Attitude solving aided UWB/IMU integrated algorithm with real-time NLOS suppression

Abstract

In response to the challenges posed by non-line-of-sight (NLOS) errors and inadequate attitude estimation accuracy in ultra-wideband and inertial measurement unit (UWB/IMU) integrated navigation algorithms in the complex environment, a robust UWB/IMU integrated positioning scheme is proposed. On one hand, the utilization of the robust local weighted regression algorithm (RLWR) is employed to mitigate the impact of NLOS errors on UWB data. RLWR incorporates information from nodes with known pseudo-range within local time intervals into the regression model, enhancing the identification of NLOS errors and improving positioning accuracy. On the other hand, the variational Bayesian filter algorithm based on adaptive conjugate gradient descent (ACGD) is proposed to improve the accuracy of IMU attitude calculation. The algorithm leverages an ACGD approach to optimize the attitude output of the accelerometer and magnetometer. The output is then incorporated into the variational Bayesian filtering system alongside the gyroscopic attitude output compensated by integrated positioning.
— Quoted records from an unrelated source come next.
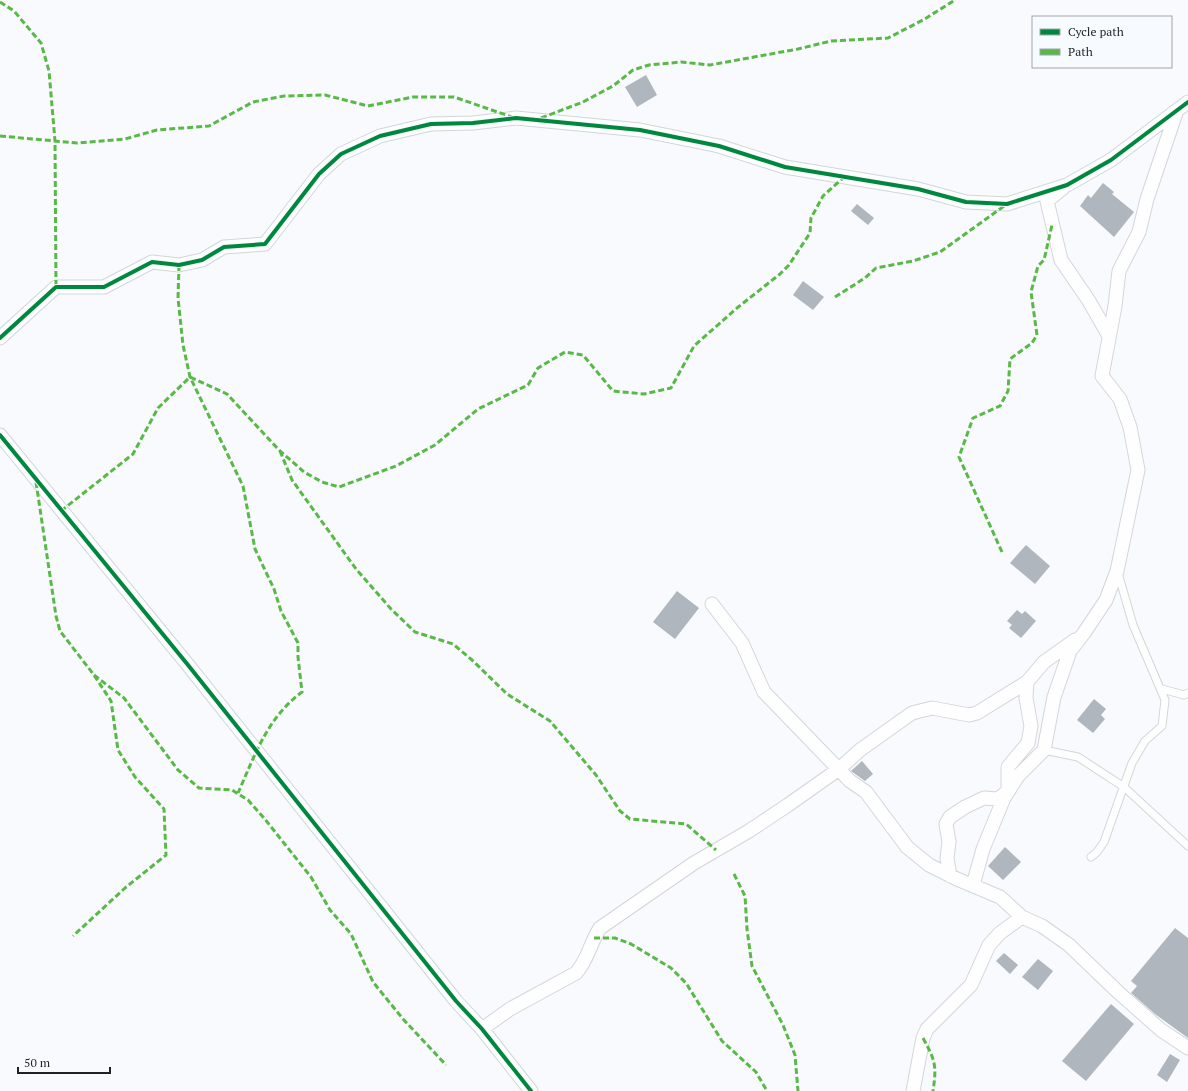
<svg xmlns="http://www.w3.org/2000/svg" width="1188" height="1091" font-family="'PT Serif',serif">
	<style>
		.building { fill: #afb6be }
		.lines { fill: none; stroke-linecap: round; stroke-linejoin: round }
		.service-casing { stroke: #d3d6d9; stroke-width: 9 }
		.minor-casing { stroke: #d3d6d9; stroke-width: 15 }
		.service { stroke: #fefeff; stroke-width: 7 }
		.minor { stroke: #fefeff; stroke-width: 13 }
		.quiet { stroke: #58b947; stroke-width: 3; stroke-dasharray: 6 3; stroke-linecap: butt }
		.cycleway-casing { stroke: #f7fafe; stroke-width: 6 }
		.cycleway { stroke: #00873e; stroke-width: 4 }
	</style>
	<rect width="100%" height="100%" fill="#f8fafd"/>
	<!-- building -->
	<path class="building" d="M 646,75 L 657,95 L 637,107 L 625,87 Z
		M 1103,183 L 1114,192 L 1112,194 L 1134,212 L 1114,237 L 1080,206 L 1088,195 L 1091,198 Z
		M 857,204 L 874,218 L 868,225 L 851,211 Z
		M 803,281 L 824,297 L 813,310 L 793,295 Z
		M 1026,545 L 1050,566 L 1035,584 L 1010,563 Z
		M 677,591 L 699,608 L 675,639 L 653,622 Z
		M 1017,610 L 1022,614 L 1025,611 L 1036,621 L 1021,638 L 1009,628 L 1012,625 L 1007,621 Z
		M 1094,699 L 1106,709 L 1101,715 L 1105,719 L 1093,733 L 1077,720 Z
		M 862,761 L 873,774 L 865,781 L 851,771 Z
		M 1005,847 L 1021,862 L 1003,880 L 988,866 Z
		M 1175,928 L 1188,938 L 1188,1038 L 1155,1014 L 1131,993 L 1137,986 L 1131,981 Z
		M 1004,953 L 1018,965 L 1010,974 L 996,961 Z
		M 1038,959 L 1053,971 L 1038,990 L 1022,977 Z
		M 1111,1004 L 1134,1024 L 1086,1081 L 1062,1061 Z
		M 1170,1054 L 1180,1060 L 1167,1082 L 1157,1075 Z"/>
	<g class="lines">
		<defs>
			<path id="service" d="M 1162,689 L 1184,695 L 1188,693
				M 1044,750 L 1078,757 L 1124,787 L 1188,846
				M 1091,857 L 1097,852 L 1104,842 L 1132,763 L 1145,741 L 1162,726 L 1165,700 L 1133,625 L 1118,573"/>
			<path id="minor" d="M 1063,188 L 1047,201 L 1061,260 L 1089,301 L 1109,336
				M 0,338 L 56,287 L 104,287 L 152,262 L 179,265 L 202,260 L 224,247 L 265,244 L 319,174 L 341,154 L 380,136 L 431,124 L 473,123 L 516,118 L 640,130 L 719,146 L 785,167 L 918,189 L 966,202 L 1007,204 L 1067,185 L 1111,160 L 1188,102
				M 0,435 L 188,665 L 456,1001 L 482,1029 L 531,1091
				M 712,604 L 742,643 L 764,692 L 850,781 L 866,792 L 907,847 L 929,865 L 957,879 L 1000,897 L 1022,917 L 1042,926 L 1069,945 L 1118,992 L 1161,1030 L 1188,1048
				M 950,876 L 947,858 L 949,842 L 946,824 L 950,817 L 965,807 L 984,798 L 998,799 L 1008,791 L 1008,767 L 1028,743 L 1031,726 L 1026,698 L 1027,682
				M 973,885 L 983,849 L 1004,798 L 1018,776 L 1044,750 L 1054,697 L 1070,651 L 1084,633 L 1106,600 L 1117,571 L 1138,470 L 1130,427 L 1120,399 L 1102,376 L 1115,306 L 1119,271 L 1139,232 L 1147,199 L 1176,113
				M 482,1029 L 510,1009 L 576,973 C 588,960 590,943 600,928 L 694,863 L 749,831 L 788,805 L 839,769 L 860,750 L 912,713 L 932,708 L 969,715 L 977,713 L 1027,682 L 1044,662 L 1075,640
				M 913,1091 L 923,1038 L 927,1029 L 971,985 L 989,945 L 1000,933 L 1022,917"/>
		</defs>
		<!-- service casing -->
		<use href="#service" class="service-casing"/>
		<!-- minor casing -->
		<use href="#minor" class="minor-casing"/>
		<!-- service -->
		<use href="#service" class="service"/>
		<!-- minor -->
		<use href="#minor" class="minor"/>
		<!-- quiet -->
		<path class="quiet" d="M 0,2 L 14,11 L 41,43 L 49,71 L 55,141 L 56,287
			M 541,118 L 583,102 L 613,86 L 633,70 L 649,65 L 681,62 L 710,65 L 798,49 L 831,41 L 888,38 L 923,20 L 955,0
			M 0,136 L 77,143 L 125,139 L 157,130 L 209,126 L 253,102 L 284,96 L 325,95 L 368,106 L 413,97 L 454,97 L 512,117
			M 179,265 L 178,298 L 183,345 L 190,377 L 243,486 L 255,549 L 274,589 L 281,611 L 298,643 L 298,657 L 302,692 C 267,718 255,755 238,793
			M 835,297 L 865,278 L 876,268 L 913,261 L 940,252 L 1007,204
			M 280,451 L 292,480 L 356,569 L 391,609 L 415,632 L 453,644 L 472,660 L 507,694 L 550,721 L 596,775 L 620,811 L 630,819 L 686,824 L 716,850
			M 36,482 L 56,616 L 60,631 L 94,675 L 111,701 L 118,750 L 135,777 L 164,809 L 166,855 L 125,888 L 73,936
			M 61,511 L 133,454 L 158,408 L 190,377 L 227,394 L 279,450 L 304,472 L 322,482 L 339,487 L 396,466 L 435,445 L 478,409 L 528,385 L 538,368 L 565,352 L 583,355 L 613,391 L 644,394 L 671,388 L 694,346 L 737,308 L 780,274 L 789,265 L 810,233 L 811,218 L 823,196 L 843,178
			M 1002,552 L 959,457 L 973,418 L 1000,406 L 1008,391 L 1010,359 L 1032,343 L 1037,335 L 1031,292 L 1038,266 L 1044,260 L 1052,225
			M 94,675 L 124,698 L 178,770 L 199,788 L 232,790 L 248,800 L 264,818 L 311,877 L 330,910 L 351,934 L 373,982 L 403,1019 L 446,1065
			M 734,874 L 745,896 L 747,929 L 752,966 L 783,1025 L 795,1055 L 798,1091
			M 594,938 L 615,938 L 631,944 L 671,968 L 686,983 L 722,1041 L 756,1072 L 767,1091
			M 923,1038 C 935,1060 937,1065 933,1091"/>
		<defs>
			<path id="cycleway" d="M 0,338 L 56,287 L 104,287 L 152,262 L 179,265 L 202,260 L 224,247 L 265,244 L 319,174 L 341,154 L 380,136 L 431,124 L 473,123 L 516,118 L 640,130 L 719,146 L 785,167 L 918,189 L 966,202 L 1007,204 L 1067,185 L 1111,160 L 1188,102
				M 0,435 L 188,665 L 456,1001 L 482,1029 L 531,1091"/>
		</defs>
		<!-- cycleway casing -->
		<use href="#cycleway" class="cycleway-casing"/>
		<!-- cycleway -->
		<use href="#cycleway" class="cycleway"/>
	</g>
	<!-- legend -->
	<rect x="1032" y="16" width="140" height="52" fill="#f7fafe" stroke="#a1a4a7"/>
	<rect x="1040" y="29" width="20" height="6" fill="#00873e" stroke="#a1a4a7"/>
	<text x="1068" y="36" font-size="12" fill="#1f2225">Cycle path</text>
	<rect x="1040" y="49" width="20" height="6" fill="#58b947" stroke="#a1a4a7"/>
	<text x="1068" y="56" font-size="12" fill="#1f2225">Path</text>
	<!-- scale -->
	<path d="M18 1067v6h92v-6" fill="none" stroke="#1f2225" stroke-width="2"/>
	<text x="24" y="1067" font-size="12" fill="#1f2225" stroke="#f7fafe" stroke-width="3" paint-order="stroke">50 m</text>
</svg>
Compared to conventional quaternion calculation and gradient descent linear filtering methods, the approach exhibits superior precision and stability. The experimental findings demonstrate that the amalgamation of the proposed NLSO identification suppression algorithm and the enhanced attitude computation algorithm confers significant advantages in terms of both localization accuracy and attitude estimation precision in complex environments. Moreover, the robust solution presented in the paper ensures the preservation of filter performance in the event of UWB measurement failure.